Emma Jones CBE calls on the next Prime Minister to spend more with small businesses to stimulate growth

Emma Jones CBE calls on the next Prime Minister to spend more with small businesses to stimulate growth

Emma Jones CBE calls on the next Prime Minister to spend more with small businesses to stimulate growth

Emma Jones CBE is the founder and chief executive of small business network and business support provider Enterprise Nation.

She says the next Prime Minister must rethink procurement which can be life-changing for small businesses. 

Right now, the UK’s 5.5m-strong SME community is placing a forensic focus on the economic pledges offered by the candidates in the Tory leadership race.

Corporation Tax increases, Corporation Tax cuts, National Insurance rise reversal, a pause on VAT, regional business rate holidays and income tax reductions are all in the mix.

You’d have to be an economist with insomnia to be able to predict which of these totally opposing proposals are going to help grow our economy, in the context of today’s volatile global political system.

But one thing that the next incumbent could do to genuinely unlock economic growth is to dramatically increase spending with UK small businesses.

Procurement, or the Government’s budget for buying the services or products it needs from private sector businesses, accounts for a third of all government spending, and over a tenth of all spending in the economy. 

It ranges from significant advisory support at the highest levels of seniority, buying in security services to stocking crisps in vending machines – and everything in between.

It also includes the services and products purchased at a local level by Councils and Combined Authorities, think school dinners, cleaning services and wheelie bins.

But it’s got a bit of an image problem. Procurement is not the sexy end of the economy. And it very understandably comes under a lot of scrutiny because it’s tax payers’ money. 

But it also means the Government has more power comfortably within its own grasp to unlock economic growth and support the business community than many actually understand.

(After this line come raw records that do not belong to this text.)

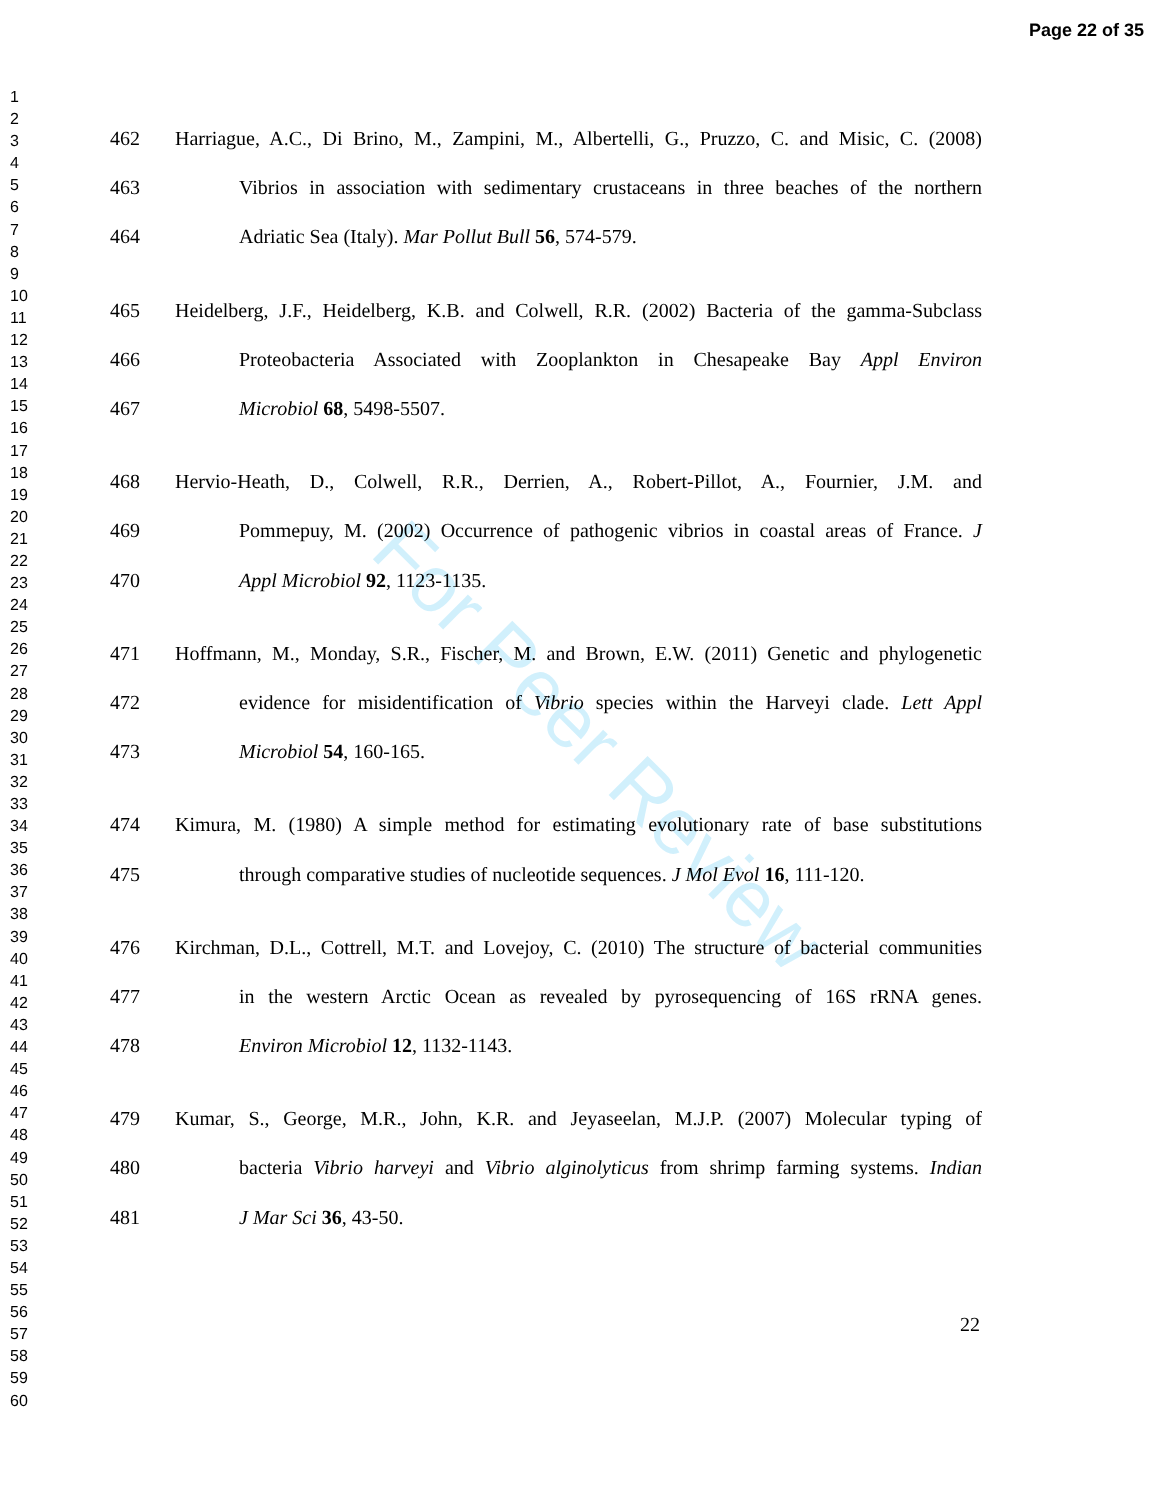Page 22 of 35
1
2
3
4
5
6
7
8
9
10
11
12
13
14
15
16
17
18
19
20
21
22
23
24
25
26
27
28
29
30
31
32
33
34
35
36
37
38
39
40
41
42
43
44
45
46
47
48
49
50
51
52
53
54
55
56
57
58
59
60
For Peer Review
462 Harriague, A.C., Di Brino, M., Zampini, M., Albertelli, G., Pruzzo, C. and Misic, C. (2008)
463 Vibrios in association with sedimentary crustaceans in three beaches of the northern
464 Adriatic Sea (Italy). Mar Pollut Bull 56, 574-579.
465 Heidelberg, J.F., Heidelberg, K.B. and Colwell, R.R. (2002) Bacteria of the gamma-Subclass
466 Proteobacteria Associated with Zooplankton in Chesapeake Bay Appl Environ
467 Microbiol 68, 5498-5507.
468 Hervio-Heath, D., Colwell, R.R., Derrien, A., Robert-Pillot, A., Fournier, J.M. and
469 Pommepuy, M. (2002) Occurrence of pathogenic vibrios in coastal areas of France. J
470 Appl Microbiol 92, 1123-1135.
471 Hoffmann, M., Monday, S.R., Fischer, M. and Brown, E.W. (2011) Genetic and phylogenetic
472 evidence for misidentification of Vibrio species within the Harveyi clade. Lett Appl
473 Microbiol 54, 160-165.
474 Kimura, M. (1980) A simple method for estimating evolutionary rate of base substitutions
475 through comparative studies of nucleotide sequences. J Mol Evol 16, 111-120.
476 Kirchman, D.L., Cottrell, M.T. and Lovejoy, C. (2010) The structure of bacterial communities
477 in the western Arctic Ocean as revealed by pyrosequencing of 16S rRNA genes.
478 Environ Microbiol 12, 1132-1143.
479 Kumar, S., George, M.R., John, K.R. and Jeyaseelan, M.J.P. (2007) Molecular typing of
480 bacteria Vibrio harveyi and Vibrio alginolyticus from shrimp farming systems. Indian
481 J Mar Sci 36, 43-50.
22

Rethinking the way it spends and makes those key decisions, is the focus of a new report my company Enterprise Nation has unveiled today. It demonstrates how transforming procurement could help to create a much more dynamic economy that benefits us all.

There are 5.5million SMEs in the UK employing 16million people.

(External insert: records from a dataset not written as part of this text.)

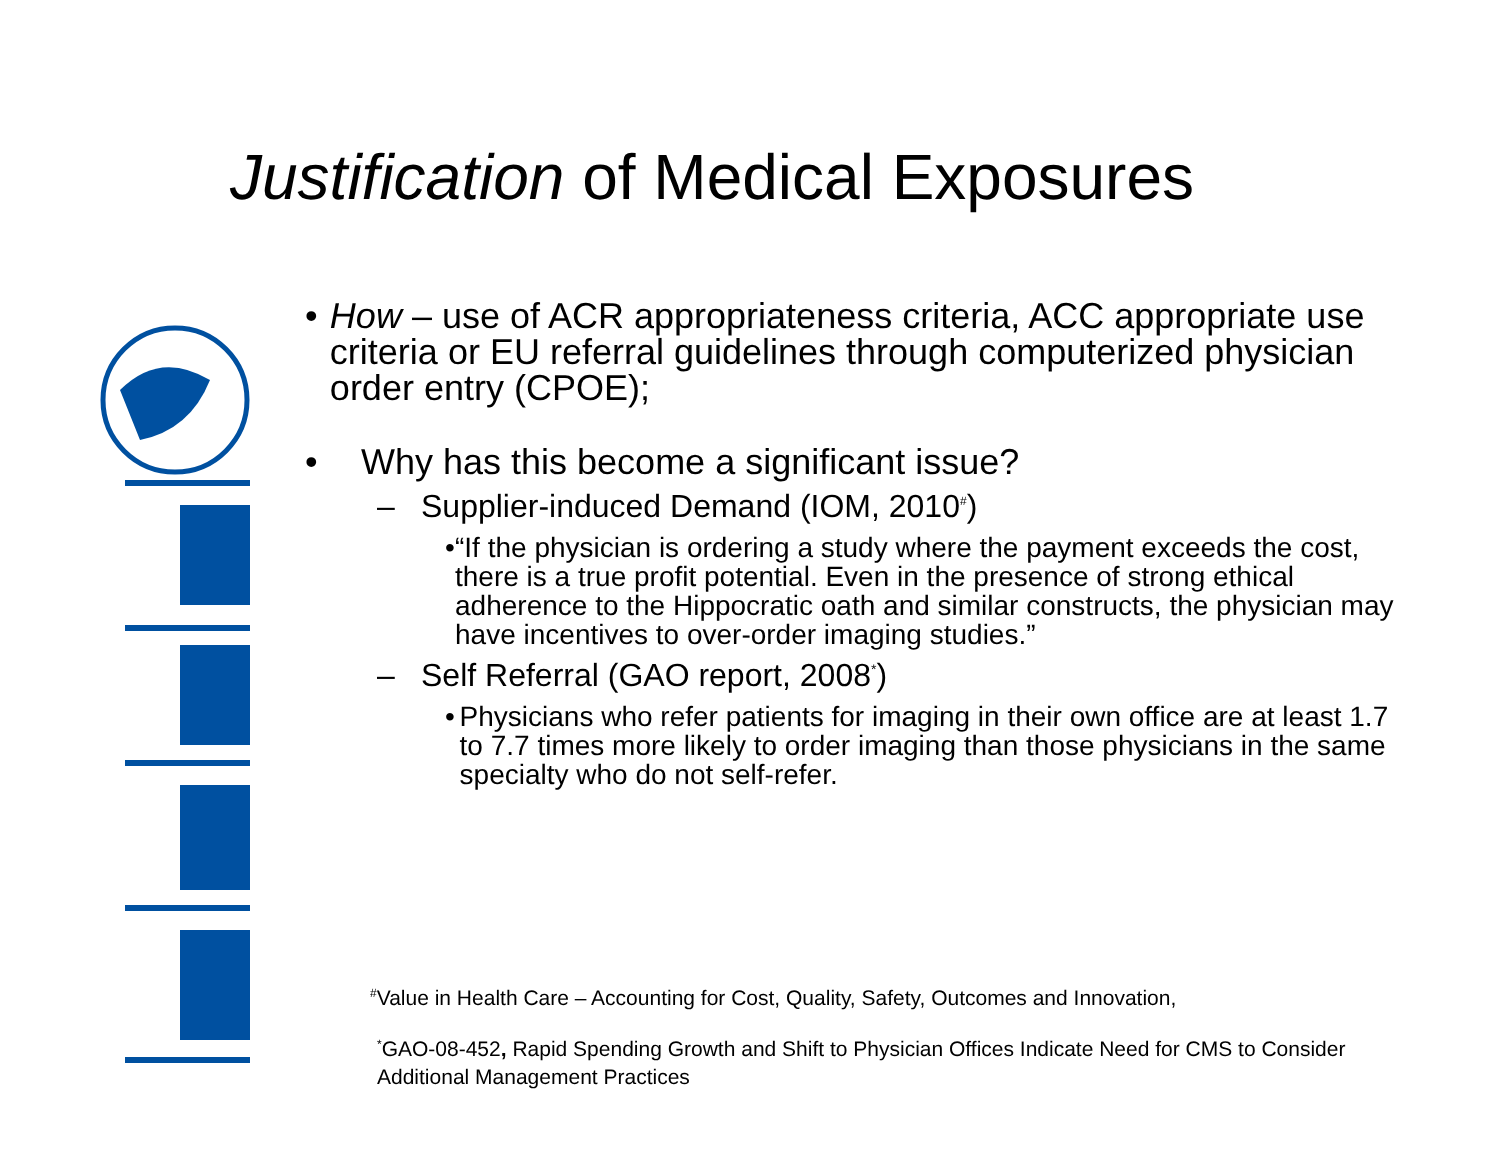Justification of Medical Exposures
• How – use of ACR appropriateness criteria, ACC appropriate use criteria or EU referral guidelines through computerized physician order entry (CPOE);
• Why has this become a significant issue?
– Supplier-induced Demand (IOM, 2010<sup>#</sup>)
• “If the physician is ordering a study where the payment exceeds the cost, there is a true profit potential. Even in the presence of strong ethical adherence to the Hippocratic oath and similar constructs, the physician may have incentives to over-order imaging studies.”
– Self Referral (GAO report, 2008<sup>*</sup>)
• Physicians who refer patients for imaging in their own office are at least 1.7 to 7.7 times more likely to order imaging than those physicians in the same specialty who do not self-refer.
<sup>#</sup> Value in Health Care – Accounting for Cost, Quality, Safety, Outcomes and Innovation,
<sup>*</sup> GAO-08-452, Rapid Spending Growth and Shift to Physician Offices Indicate Need for CMS to Consider Additional Management Practices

The Government has done a great job of encouraging the growth of the UK’s start-up and small business ecosystem. 

The next logical step is to play a role in their growth, by ensuring they are buying from them, either directly, via consortiums or through larger businesses that make a point of working in partnership with small firms.

The reality is that working with government can be a life-changing experience for smaller businesses. It can provide them with opportunities that can lead to sustainable and significant scale. 

With a government contract in place, businesses can confidently employ more people, innovate and grow. It can lead to investment and productivity gains. These are words we’re very used to hearing echoing down the corridors of power.

So why isn’t this happening already? 

Access all Areas: Government, found that despite policy ambition to increase spending with SMEs to 25 per cent, over the past five years the Government had managed to spend just 10 per cent of its total procurement budget directly with small businesses.

The report we commissioned from think tank The Entrepreneurs Network analysed fresh data from government tenders and data provider Tussell. 

It found that the inability to dial up direct spend was partly down to the lack of information the Government holds about how the small business community operates – and how they can be helped.

As a consequence, the system requires a lot of unnecessary bureaucracy, which is vastly easier for larger firms to cope with. 

Most SMEs do not have the slack to dedicate staff time and resources to searching for procurement opportunities or filling out arduously long tenders.

The report shows a significant reduction in bureaucracy could help to turn the dial on small business growth, something that is crucial to the long-term health of our economy.

If the next Prime Minister really wants to help small businesses, they should read our report and spend, spend, spend with SMEs.

Recommendations to increase spend with SMEs

· Publish pipelines earlyPublic bodies should post a pipeline of contracts that are likely to come up. For example, the government knows that if it has cleaning services for their buildings and has negotiated a two-year contract, it will want some form of cleaning services again in two years’ time.

· Improve pre-procurement consortium building: Provide a platform which can allow businesses to connect with each other so that they can decide to submit bids together and/or with large tier one suppliers.

· Establish a pro-innovation culture: Look for indicators other than history of procurement to deduce ability to deliver on scale. This could include things such as some staff have worked on large projects or if the company has managed to scale quickly.

· Write bids in a way that allows for more innovative solutions: Procurement teams should avoid writing tenders in a too narrow format. Instead of procuring for ‘a local library’ they should instead consider writing a tender for ‘a way of giving local people access to a broad catalogue of books’ and see what solutions firms offer to their problems.

· Decrease bureaucracy: Dynamic procurement allows companies to submit information about their company once, which then makes them eligible for all contracts of a certain type. On this, we welcome news of the single sign-on referenced in the Procurement Bill now going through parliament.

· Stick with one method of publishing SME spending: Government should establish one method of measuring the proportion of procurement budgets going towards SMEs and stick with it.